Contents
- Index
TOOLS > CLUSTERING > OPTIMISATION
PURPOSE Optimizes a cost function which measures the total distance or similarity within classes for a proximity matrix.
DESCRIPTION Given a partition of a proximity matrix of similarities into clusters, the program finds a partition with K classes that maximizes a fit criterion. Different options are available for measuring fit. The default option (correlation) maximizes the correlation between the data matrix X and a structure matrix A in which a(i,j) = 1 if nodes i and j have been placed in the same class and a(i,j) = 0 otherwise. Thus, a high correlation is obtained when the data values are high within-class and low between-class. This assumes similarity data as input. For dissimilarity data, the program maximizes the negative of the correlation. Another measure of fit is the density function, which is simply the average data value within classes. There is also a pseudo correlation measure that seeks to measure the difference between the average value within classes and the average value between classes. The routine uses a tabu search combinatorial optimization algorithm.
PARAMETERS
Input dataset:
Name of file containing proximity matrix to be clustered. Data type: Square symmetric matrix.

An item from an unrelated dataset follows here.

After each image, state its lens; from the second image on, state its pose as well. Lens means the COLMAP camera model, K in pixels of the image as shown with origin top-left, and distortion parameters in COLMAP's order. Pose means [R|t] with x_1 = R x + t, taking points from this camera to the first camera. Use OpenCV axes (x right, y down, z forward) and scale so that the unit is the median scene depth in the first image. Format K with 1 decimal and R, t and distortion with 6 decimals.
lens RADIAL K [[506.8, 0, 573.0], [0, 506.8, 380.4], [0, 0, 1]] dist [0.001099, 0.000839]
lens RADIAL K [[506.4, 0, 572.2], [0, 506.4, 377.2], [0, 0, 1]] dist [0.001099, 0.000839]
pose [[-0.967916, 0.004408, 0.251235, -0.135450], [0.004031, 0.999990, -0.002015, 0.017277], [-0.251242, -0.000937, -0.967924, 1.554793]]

Number of clusters: (Default = 2)
Number of clusters into which the actors must be assigned.
Fit criterion
Density the average value within clusters for similarity and the sum for distance data.
PseudoCorrelation a simple fast correlation measure between the clustered data and the ideal structure matrix.
Correlation the Pearson correlation measure between the clustered data and the ideal structure matrix.
Are diagonal values valid? (Default = No)
Whether diagonals are to be included on the cost function.
Type of Data:
Similarities causes large values to be clustered together. Distances causes small values to be clustered together.
Max # of iterations in a series: (Default = 12)
The algorithm starts from an arbitrary partition and attempts to decrease the cost by taking the steepest descent. If the cost cannot be reduced then the algorithm continues its search in the neighborhood of the current partition. This search direction is a mildest ascent direction and from there new search directions are explored. This exploration only continues for a fixed number of iterations in a series. If no improvement is made after the fixed number of iterations the algorithm terminates with the current minimum. Increasing the parameter gives a more exhaustive and therefore slower search. The recommended default value is automatically entered on the form once the input data has been selected.
Length of time in penalty box: (Default = 5)
If the algorithm makes an ascending step then it is possible that the best possible descending step is the reverse of the direction just taken. This parameter prohibits a move along the reverse direction for a set number of steps. The larger the value the more difficult it will be to come back to a previously explored local minimum, however it will also be more difficult to explore the vicinity of that minimum. The default has been shown experimentally to be the most useful.
Number of random starts: (Default = 3)
The whole procedure is repeated with a different initial partition. The best of these are then selected as a minimum.
Random Number Seed:
The random number seed generates the initial partition. UCINET generates a different random number as default each time it is run. This number should be changed if the user wishes to repeat the analysis with different initial configurations. The range is 1 to 32000.
Output Partition Dataset: (Default = 'TabuCluster').
Name of output file which contains a partition indicator vector. This vector has the form (k1,k2,...ki...) where ki assigns vertex i to block ki, so that (1 1 2 1 2) assigns vertices 1, 2 and 4 to block 1, and 3 and 5 to block 2. This vector is not displayed at output.
LOG FILE The value of the cost function.
List of clusters. Each cluster is labeled and is specified by the vertices it contains.
The blocked proximity matrix. The rows and columns of the original matrix are permuted into clusters. The proximity matrix is displayed in terms of the matrix clusters it contains.
TIMING Each iteration of the tabu search algorithm is O(N^2).
COMMENTS Care should be taken when using this routine.
The algorithm seeks to find the minima of the cost function.
In addition there may be a number of alternative partitions which also produce the minimum value; the algorithm does not search for additional solutions. Finally it is possible that the routine terminates at a local minima and does not locate the desired global minima.
To test the robustness of the solution the algorithm should be run a number of times from different starting configurations. If there is good agreement between these results then this is a sign that there is a clear split of the data into the reported blocks.
REFERENCES Glover F (1989). Tabu Search - Part I. ORSA Journal on Computing 1, 190-206.
Glover F (1990). Tabu Search - Part II. ORSA Journal on Computing 2, 4-32.